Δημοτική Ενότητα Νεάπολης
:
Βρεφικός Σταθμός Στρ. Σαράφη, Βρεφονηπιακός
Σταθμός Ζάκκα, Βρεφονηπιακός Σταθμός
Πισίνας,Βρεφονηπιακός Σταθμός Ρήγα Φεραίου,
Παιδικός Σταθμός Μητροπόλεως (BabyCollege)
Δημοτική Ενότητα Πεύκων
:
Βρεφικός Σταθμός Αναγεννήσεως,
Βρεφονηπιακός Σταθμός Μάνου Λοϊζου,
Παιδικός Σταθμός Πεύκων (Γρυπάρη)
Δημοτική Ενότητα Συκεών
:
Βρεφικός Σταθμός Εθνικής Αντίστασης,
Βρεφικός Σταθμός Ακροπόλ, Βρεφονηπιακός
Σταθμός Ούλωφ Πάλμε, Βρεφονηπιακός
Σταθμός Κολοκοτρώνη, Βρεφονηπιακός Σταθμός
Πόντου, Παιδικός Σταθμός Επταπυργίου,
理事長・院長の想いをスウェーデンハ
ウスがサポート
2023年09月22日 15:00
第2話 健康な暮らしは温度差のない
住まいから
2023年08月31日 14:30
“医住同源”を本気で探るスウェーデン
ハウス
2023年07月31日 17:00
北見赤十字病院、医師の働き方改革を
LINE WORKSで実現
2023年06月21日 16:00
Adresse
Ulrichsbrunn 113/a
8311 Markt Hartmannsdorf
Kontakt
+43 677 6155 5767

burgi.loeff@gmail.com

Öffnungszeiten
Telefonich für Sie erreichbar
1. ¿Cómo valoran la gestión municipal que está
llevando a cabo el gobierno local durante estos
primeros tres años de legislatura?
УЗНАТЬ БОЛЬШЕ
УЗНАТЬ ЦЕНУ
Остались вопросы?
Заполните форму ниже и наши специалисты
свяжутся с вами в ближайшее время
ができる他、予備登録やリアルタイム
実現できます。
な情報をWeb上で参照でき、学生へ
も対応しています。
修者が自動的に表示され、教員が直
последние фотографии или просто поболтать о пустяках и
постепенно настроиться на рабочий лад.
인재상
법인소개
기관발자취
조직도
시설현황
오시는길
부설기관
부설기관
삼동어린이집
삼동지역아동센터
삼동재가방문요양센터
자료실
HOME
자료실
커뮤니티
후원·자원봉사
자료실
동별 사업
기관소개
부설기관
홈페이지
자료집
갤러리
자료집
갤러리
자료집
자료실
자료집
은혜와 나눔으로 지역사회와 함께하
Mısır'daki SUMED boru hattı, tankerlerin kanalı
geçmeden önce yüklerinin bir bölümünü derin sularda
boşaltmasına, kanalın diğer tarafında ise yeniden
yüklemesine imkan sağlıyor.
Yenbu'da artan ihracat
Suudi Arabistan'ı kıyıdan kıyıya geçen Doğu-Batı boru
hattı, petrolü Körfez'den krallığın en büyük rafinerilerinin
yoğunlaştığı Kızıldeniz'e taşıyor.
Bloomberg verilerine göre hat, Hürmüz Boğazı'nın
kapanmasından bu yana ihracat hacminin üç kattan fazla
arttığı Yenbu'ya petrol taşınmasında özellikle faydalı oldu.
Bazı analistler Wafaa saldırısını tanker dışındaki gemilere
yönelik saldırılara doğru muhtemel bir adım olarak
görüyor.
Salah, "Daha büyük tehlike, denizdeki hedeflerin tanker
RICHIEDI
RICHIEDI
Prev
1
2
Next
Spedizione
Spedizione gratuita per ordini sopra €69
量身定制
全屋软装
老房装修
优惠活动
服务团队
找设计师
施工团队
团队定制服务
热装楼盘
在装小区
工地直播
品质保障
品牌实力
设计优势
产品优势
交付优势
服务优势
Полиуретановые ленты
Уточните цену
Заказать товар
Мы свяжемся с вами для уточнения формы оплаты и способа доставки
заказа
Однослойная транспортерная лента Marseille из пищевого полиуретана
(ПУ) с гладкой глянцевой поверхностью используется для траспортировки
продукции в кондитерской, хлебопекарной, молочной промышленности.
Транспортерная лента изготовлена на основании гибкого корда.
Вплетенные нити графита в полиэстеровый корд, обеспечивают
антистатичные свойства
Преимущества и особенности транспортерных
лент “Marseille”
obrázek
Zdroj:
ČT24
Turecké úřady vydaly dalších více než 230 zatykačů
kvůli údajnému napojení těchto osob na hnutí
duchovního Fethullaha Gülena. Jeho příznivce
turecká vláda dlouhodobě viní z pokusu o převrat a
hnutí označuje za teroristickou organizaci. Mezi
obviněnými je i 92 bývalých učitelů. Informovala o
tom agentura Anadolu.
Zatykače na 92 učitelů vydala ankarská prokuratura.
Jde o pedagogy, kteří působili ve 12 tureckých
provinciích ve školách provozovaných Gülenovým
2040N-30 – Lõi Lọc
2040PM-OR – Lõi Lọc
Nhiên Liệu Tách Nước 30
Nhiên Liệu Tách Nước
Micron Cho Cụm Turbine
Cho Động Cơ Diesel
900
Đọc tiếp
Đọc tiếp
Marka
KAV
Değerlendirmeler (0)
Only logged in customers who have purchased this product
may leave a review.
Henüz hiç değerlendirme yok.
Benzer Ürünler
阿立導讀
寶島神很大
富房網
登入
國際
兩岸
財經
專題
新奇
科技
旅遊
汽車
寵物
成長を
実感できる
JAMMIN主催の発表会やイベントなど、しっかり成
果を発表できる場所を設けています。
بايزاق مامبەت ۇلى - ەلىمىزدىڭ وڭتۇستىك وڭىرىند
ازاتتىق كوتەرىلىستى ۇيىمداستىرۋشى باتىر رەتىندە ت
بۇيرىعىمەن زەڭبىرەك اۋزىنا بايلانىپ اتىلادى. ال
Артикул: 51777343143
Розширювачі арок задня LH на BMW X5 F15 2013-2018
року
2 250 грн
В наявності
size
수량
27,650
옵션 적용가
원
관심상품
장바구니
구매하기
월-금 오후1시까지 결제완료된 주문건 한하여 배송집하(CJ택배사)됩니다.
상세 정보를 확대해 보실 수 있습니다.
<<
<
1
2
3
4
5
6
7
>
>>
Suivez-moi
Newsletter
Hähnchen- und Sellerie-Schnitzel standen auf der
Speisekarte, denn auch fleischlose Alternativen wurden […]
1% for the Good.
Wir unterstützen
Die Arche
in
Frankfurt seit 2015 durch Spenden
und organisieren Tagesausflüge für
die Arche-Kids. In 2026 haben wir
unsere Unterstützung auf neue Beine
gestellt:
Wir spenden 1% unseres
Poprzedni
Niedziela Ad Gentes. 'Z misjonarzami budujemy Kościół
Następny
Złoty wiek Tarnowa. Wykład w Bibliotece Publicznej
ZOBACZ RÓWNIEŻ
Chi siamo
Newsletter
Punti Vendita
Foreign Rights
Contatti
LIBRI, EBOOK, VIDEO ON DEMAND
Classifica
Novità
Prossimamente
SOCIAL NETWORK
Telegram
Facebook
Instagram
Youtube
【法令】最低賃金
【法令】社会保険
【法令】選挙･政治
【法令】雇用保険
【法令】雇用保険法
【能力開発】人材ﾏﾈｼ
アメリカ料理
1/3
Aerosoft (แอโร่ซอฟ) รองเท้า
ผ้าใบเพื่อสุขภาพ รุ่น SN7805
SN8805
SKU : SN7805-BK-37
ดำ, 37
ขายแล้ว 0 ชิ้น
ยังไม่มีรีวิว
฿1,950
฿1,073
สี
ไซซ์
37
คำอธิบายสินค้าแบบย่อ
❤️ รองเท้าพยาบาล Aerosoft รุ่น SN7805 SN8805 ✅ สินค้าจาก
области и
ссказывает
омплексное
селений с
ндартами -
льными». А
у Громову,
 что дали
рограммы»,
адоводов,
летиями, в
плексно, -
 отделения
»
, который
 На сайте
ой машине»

==============================

TASK TO CARRY OUT: Whenever a line in the data holds "Marseille", copy that line.

TASK RESPONSE:
Однослойная транспортерная лента Marseille из пищевого полиуретана
лент “Marseille”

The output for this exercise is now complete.